I was delighted to hear the other day, that Sport England had recently provided a substantial sum of money to help those of us who have sadly passed beyond the stage where we can comfortably call ourselves "middle aged" to remain fit and healthy.
I gather that the money will be channelled through an organisation called "Active Dorset" - which brings together sports clubs and others involved in providing sporting facilities locally. As there are a lot of these bodies in rural Dorset, a network of this kind obviously has a pretty wide reach and should therefore be able to help the elderly and the ageing amongst us to find ways of keeping fit, more or less regardless of where we happen to live.
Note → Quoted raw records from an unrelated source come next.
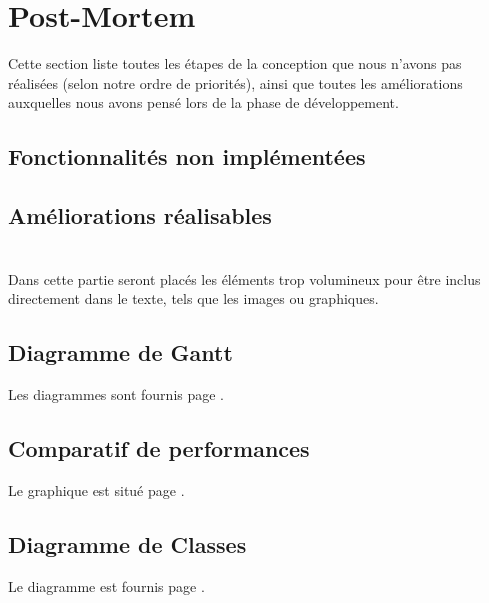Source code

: \documentclass[a4paper]{memoir}
\begin{document}
	\chapter{Post-Mortem}
		Cette section liste toutes les étapes de la conception que nous n'avons pas réalisées (selon notre ordre de priorités), ainsi que toutes les 
		améliorations auxquelles nous avons pensé lors de la phase de développement.
		
		\section{Fonctionnalités non implémentées}
			
		\section{Améliorations réalisables}

	\appendix
	\chapter{}
		Dans cette partie seront placés les éléments trop volumineux pour être inclus directement dans le texte, tels que les images ou graphiques.\\
		
		\section{Diagramme de Gantt}
			Les diagrammes sont fournis page \pageref{fig:gantt}.
			
		\section{Comparatif de performances}
			Le graphique est situé page \pageref{fig:analyse}.
			
		\section{Diagramme de Classes}
			Le diagramme est fournis page \pageref{fig:diagClass}.
			
\end{document}
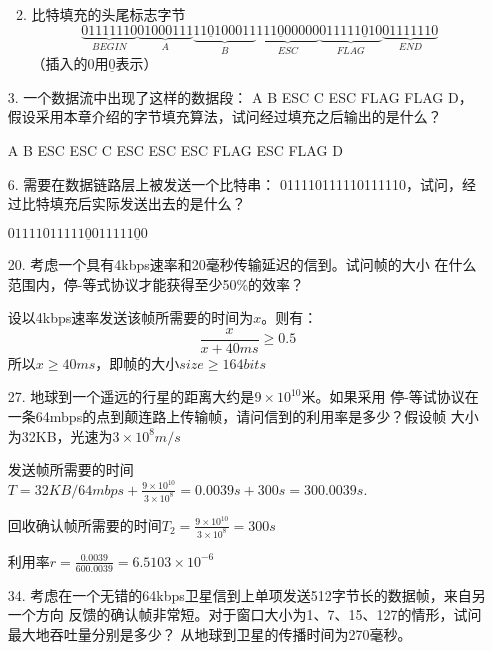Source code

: \documentclass{ctexart}
\begin{document}
\begin{itemize}
\begin{enumerate}
\begin{equation*}
        \end{equation*}
        \item 比特填充的头尾标志字节
        \begin{equation*}
            \underbrace{01111110}_{BEGIN}
            \underbrace{01000111}_A
            \underbrace{11\underline{0}100011}_B
            \underbrace{111\underline{0}00000}_{ESC}
            \underbrace{011111\underline{0}10}_{FLAG}
            \underbrace{01111110}_{END}
        \end{equation*}
        （插入的$0$用$\underline{0}$表示）
    \end{enumerate}
    \item[3.] 一个数据流中出现了这样的数据段： A B ESC C ESC FLAG FLAG D，
    假设采用本章介绍的字节填充算法，试问经过填充之后输出的是什么？
    
    A B ESC ESC C ESC ESC ESC FLAG ESC FLAG D

    \item[6.] 需要在数据链路层上被发送一个比特串：
    011110111110111110，试问，经过比特填充后实际发送出去的是什么？

    $01111011111\underline{0}011111\underline{0}0$

    \item[20.] 考虑一个具有4kbps速率和20毫秒传输延迟的信到。试问帧的大小
    在什么范围内，停-等式协议才能获得至少50\%的效率？

    设以4kbps速率发送该帧所需要的时间为$x$。则有：
    \begin{equation*}
        \frac{x}{x + 40ms} \geq 0.5
    \end{equation*}
    所以$x \geq 40ms$，即帧的大小$size \geq 164 bits$

    \item[27.] 地球到一个遥远的行星的距离大约是$9\times10^{10}$米。如果采用
    停-等试协议在一条64mbps的点到颠连路上传输帧，请问信到的利用率是多少？假设帧
    大小为32KB，光速为$3 \times 10^8 m/s$

    发送帧所需要的时间$T = 32KB / 64mbps + \frac{9\times10^{10}}{3\times10^8}
    = 0.0039 s + 300s = 300.0039s.
    $

    回收确认帧所需要的时间$T_2 = \frac{9\times10^{10}}{3\times10^8} = 300s$

    利用率$r = \frac{0.0039}{600.0039} = 6.5103 \times 10^{-6}$

    \item[34.] 考虑在一个无错的64kbps卫星信到上单项发送512字节长的数据帧，来自另一个方向
    反馈的确认帧非常短。对于窗口大小为1、7、15、127的情形，试问最大地吞吐量分别是多少？
    从地球到卫星的传播时间为270毫秒。


\end{itemize}
\end{document}
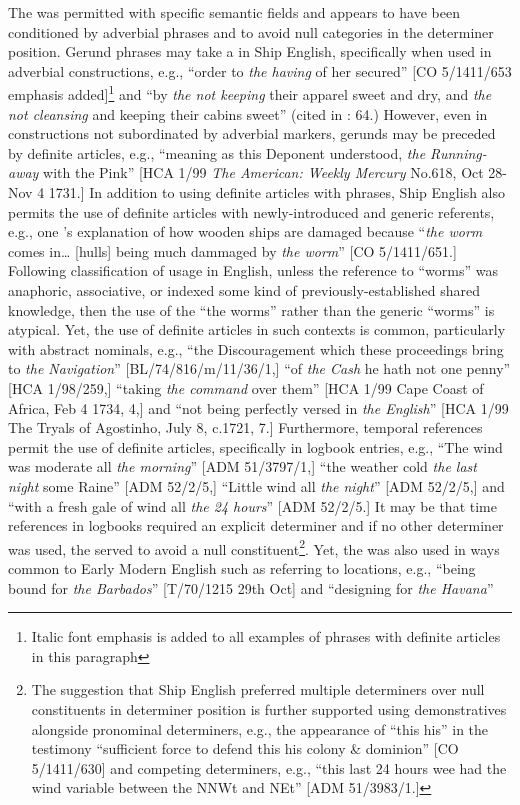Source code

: The  was permitted with specific semantic fields and appears to have been conditioned by adverbial  phrases and to avoid null categories in the determiner position. Gerund phrases may take a  in Ship English, specifically when used in adverbial constructions, e.g., “order to \textit{the having} of her secured” [CO 5/1411/653 emphasis added]\footnote{Italic font emphasis is added to all examples of  phrases with definite articles in this paragraph} and “by \textit{the not keeping} their apparel sweet and dry, and \textit{the not cleansing} and keeping their cabins sweet” (cited in \citealt{Brown2011}: 64.) However, even in constructions not subordinated by adverbial markers, gerunds may be preceded by definite articles, e.g., “meaning as this Deponent understood, \textit{the Running-away} with the Pink” [HCA 1/99 \textit{The American: Weekly Mercury} No.618, Oct 28-Nov 4 1731.] In addition to using definite articles with  phrases, Ship English also permits the use of definite articles with newly-introduced and generic referents, e.g., one ’s explanation of how wooden ships are damaged because “\textit{the worm} comes in… [hulls] being much dammaged by \textit{the worm}” [CO 5/1411/651.] Following  classification of  usage in English, unless the reference to “worms” was anaphoric, associative, or indexed some kind of previously-established shared knowledge, then the use of the   “the worms” rather than the generic  “worms” is atypical. Yet, the use of definite articles in such contexts is common, particularly with abstract nominals, e.g., “the Discouragement which these proceedings bring to \textit{the Navigation}” [BL/74/816/m/11/36/1,] “of \textit{the Cash} he hath not one penny” [HCA 1/98/259,] “taking \textit{the command} over them” [HCA 1/99 Cape Coast of Africa, Feb 4 1734, 4,] and “not being perfectly versed in \textit{the English}” [HCA 1/99 The Tryals of Agostinho, July 8, c.1721, 7.] Furthermore, temporal references permit the use of definite articles, specifically in logbook entries, e.g., “The wind was moderate all \textit{the morning}” [ADM 51/3797/1,] “the weather cold \textit{the last night} some Raine” [ADM 52/2/5,] “Little wind all \textit{the night}” [ADM 52/2/5,] and “with a fresh gale of wind all \textit{the 24 hours}” [ADM 52/2/5.] It may be that time references in logbooks required an explicit determiner and if no other determiner was used, the  served to avoid a null constituent\footnote{The suggestion that Ship English preferred multiple determiners over null constituents in determiner position is further supported using demonstratives alongside  pronominal determiners, e.g., the appearance of “this his” in the testimony “sufficient force to defend this his colony \& dominion” [CO 5/1411/630] and competing determiners, e.g., “this last 24 hours wee had the wind variable between the NNWt and NEt” [ADM 51/3983/1.]}. Yet, the  was also used in ways common to Early Modern English such as referring to locations, e.g., “being bound for \textit{the Barbados}” [T/70/1215 29th Oct] and “designing for \textit{the Havana}” 
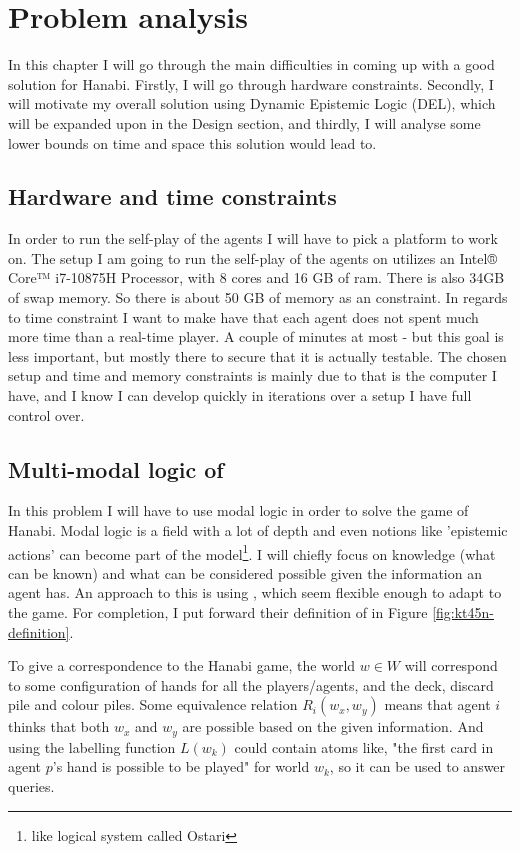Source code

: \section{Problem analysis}

In this chapter I will go through the main difficulties in coming up with a good solution for Hanabi. 
Firstly, I will go through hardware constraints. 
Secondly, I will motivate my overall solution using Dynamic Epistemic Logic (DEL), which will be expanded upon in the Design section, and thirdly, I will analyse some lower bounds on time and space this solution would lead to.


\subsection{Hardware and time constraints}
In order to run the self-play of the agents I will have to pick a platform to work on.
The setup I am going to run the self-play of the agents on utilizes an Intel® Core™ i7-10875H Processor, with 8 cores and 16 GB of ram. 
There is also 34GB of swap memory. 
So there is about 50 GB of memory as an constraint.
In regards to time constraint I want to make have that each agent does not spent much more time than a real-time player. 
A couple of minutes at most - but this goal is less important, but mostly there to secure that it is actually testable.
The chosen setup and time and memory constraints is mainly due to that is the computer I have, and I know I can develop quickly in iterations over a setup I have full control over.

\subsection{Multi-modal logic of \SfiveN{}} \label{sec:definition-ktfourfiven}
In this problem I will have to use modal logic in order to solve the game of Hanabi. 
Modal logic is a field with a lot of depth and even notions like 'epistemic actions' can become part of the model\footnote{like \cite{EgerAndMartens17} logical system called Ostari}. 
I will chiefly focus on knowledge (what can be known) and what can be considered possible given the information an agent has. 
An approach to this is using \SfiveN{} \cite{HuthAndRyan2004KT45n}, which seem flexible enough to adapt to the game. 
For completion, I put forward their definition of \SfiveN{} in Figure \ref{fig:kt45n-definition}. 

To give a correspondence to the Hanabi game, the world $w \in W$ will correspond to some configuration of hands for all the players/agents, and the deck, discard pile and colour piles. 
Some equivalence relation $R_i(w_x,w_y)$ means that agent $i$ thinks that both $w_x$ and $w_y$ are possible based on the given information. 
And using the labelling function $L(w_k)$ could contain atoms like, "the first card in agent $p$'s hand is possible to be played" for world $w_k$, so it can be used to answer queries. 

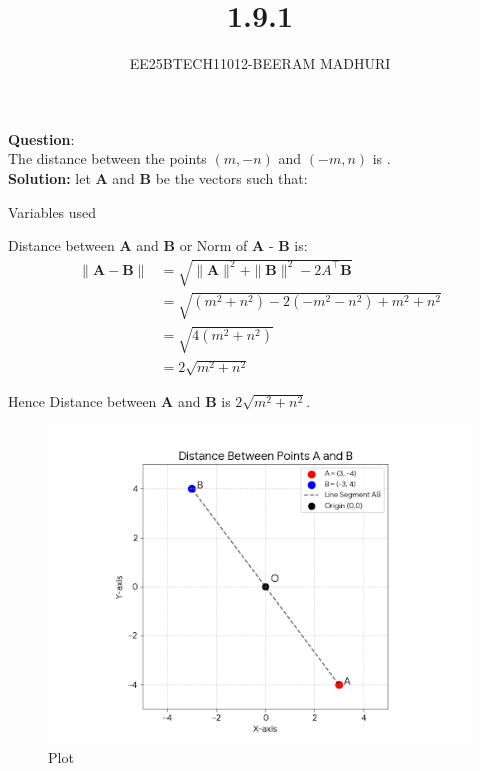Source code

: \documentclass[journal]{IEEEtran}
\begin{document}

\vspace{3cm}

\title{1.9.1}
\author{EE25BTECH11012-BEERAM MADHURI}
{\let\newpage\relax\maketitle}

\renewcommand{\thefigure}{\theenumi}
\renewcommand{\thetable}{\theenumi}
\setlength{\intextsep}{10pt} %


\renewcommand{\thetable}{\theenumi}


\textbf{Question}:\\
The distance between the points $(m, -n)$ and $(-m, n)$ is \underline{\hspace{2cm}}.
\\
\textbf{Solution: }
let \textbf{A} and \textbf{B} be the vectors such that: 
\begin{table}[h!]
    \centering
    
    \caption{Variables used}
    \label{table 1.9.1}
\end{table}

Distance between \textbf{A} and \textbf{B} or Norm of \textbf{A} - \textbf{B} is:
\begin{align*}
\| \textbf{A} - \textbf{B} \| &= \sqrt{\|\textbf{A}\|^2 + \|\textbf{B}\|^2 - 2 A^\top\textbf{B} }\\
&= \sqrt{(m^2 + n^2) - 2(-m^2 - n^2) + m^2 + n^2} \\
&= \sqrt{4(m^2+n^2)} \\
&= 2\sqrt{m^2+n^2}
\end{align*}

Hence Distance between \textbf{A} and \textbf{B} is $2\sqrt{m^2+n^2}$.
\begin{figure}[h!]
    \centering
    \includegraphics[width=0.7\columnwidth]{figs/graph.png}
    \caption{Plot}
    \label{fig:placeholder}
\end{figure}
\end{document}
There is a strong temptation, when one hears about something like this, to mumble and grumble about whether it is really a good use of taxpayer funds: I can almost hear someone asking whether it wouldn't have been better to spend the money on some really crunchy and absolutely necessary item like social care for the frail elderly or the NHS.
But this temptation really needs to be resisted - because the truth is that the strains we are currently experiencing in adult social care and the NHS arise partly from the fact that, as society gets older we aren't doing enough to keep ourselves fit and healthy. It's not only much nicer for the individual involved but also much cheaper for the taxpayer to invest in a little preventative exercise than to be faced with all the ghastly consequences of becoming immobile.
This really is a case of a stitch in time saving nine.
Of course, the sports clubs that do so much to help people exercise themselves in enjoyable ways, are by no means the only voluntary bodies in West Dorset that help to support the elderly. There are multitudes of voluntary sector organisations that help to do this in one way or another locally - and there are literally thousands of volunteers who help to sustain those voluntary organisations, as I was splendidly reminded when I was asked to participate in a splendid event organised by The Volunteer Centre.
I have mentioned this Centre before in this column. I think it's one of the most useful things in West Dorset, because it does such terrific work matching those who are willing to volunteer with those who need volunteers to help them carry out some important service for our local community.
When the social history of the 21st Century comes to be written I am sure that the power of the internet will feature heavily - and one of the main reasons for this will be the transformation that it has brought in our capacity to create networks that match demand with supply in innumerable areas of our lives.
It is encouraging and comforting that - through organisations like the Volunteer Centre - this usually powerful modern technology is being harnessed to expand the volunteering that has been such a signal feature of rural life in England since time out of mind.